Sin embargo, el escrito encontrado en la casona de Belgrano develaba el amor imposible que mantenía con el famoso Pedro de Santa Fe, mientras sus lágrimas inundaban una caminata fugaz por la avenida Luis María Campos. Casualmente o no, familiares que heredaron una cajita fuerte de historias italianas en Argentina, pusieron en evidencia que Pedro no fue el mejor de Santa Fe. Pero todo indicaría que él habría sido el autor del apagón de Belgrano.

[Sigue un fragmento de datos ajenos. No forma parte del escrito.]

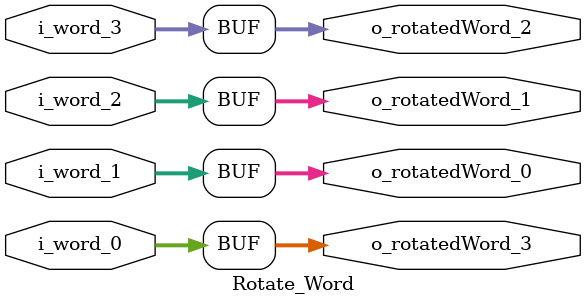
<source format=v>


module Rotate_Word(
	input [7:0] i_word_0,
	input [7:0] i_word_1,
	input [7:0] i_word_2,
	input [7:0] i_word_3,
	
	output [7:0] o_rotatedWord_0,
	output [7:0] o_rotatedWord_1,
	output [7:0] o_rotatedWord_2,
	output [7:0] o_rotatedWord_3
	);
	
	assign o_rotatedWord_0 = i_word_1;
	assign o_rotatedWord_1 = i_word_2;
	assign o_rotatedWord_2 = i_word_3;
	assign o_rotatedWord_3 = i_word_0;

endmodule
</source>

Apenas se cortó la luz, un grito de emoción con saliva volando como lava de un volcán, derramó el rumor de un sabotaje. De pronto se señala a un grupo de rebeldes penepensantes, que solo entran en corto cuando los hacen pensar con el cerebro. Rapidamente como el débito automático, un electricista matriculado dejó un presupuesto para controlar esas chispas bastardas, que son hijas no recibidas de la corriente alterna. La carga negativa del corto circuito despertó una aventura eterna entre la autora de 0303-456 y un prefijo de Entel.

Es entonces, cuando Raffaella, comparable con la fuerza de un transformador de tensión montado en las columnas de cemento, iluminó a Belgrano.

Se rompió el hechizo con la regla que no falla, dónde la larga historia que une a la marginalidad y la nafta de avión, termina en tragedia.

En este caso lo marginal de la obra de Salamone en los años 40 y 50, tuvo combustible de alta innovación para permanecer en vuelo casi un siglo después. Y el mito de Santa Raffaella va dejando ermitas en calzas fluo, desde Montecitorio a Via Gigliotti, en la zona de Roma Termini.

Pero sucedió a pocas cuadras de Avenida del Libertador, cerca de las Barrancas de Belgrano, un cruce astral de héroes y divas.

El barrio y el prócer quedaban confundidos al no poder distinguir si el barrio quería ser el héroe de la conquista a la Bionda italiana, o el mismo Manuel Belgrano, recostado ya en la historia, se deslumbraba por aquella bandera tricolor que pisaba suelo argentino.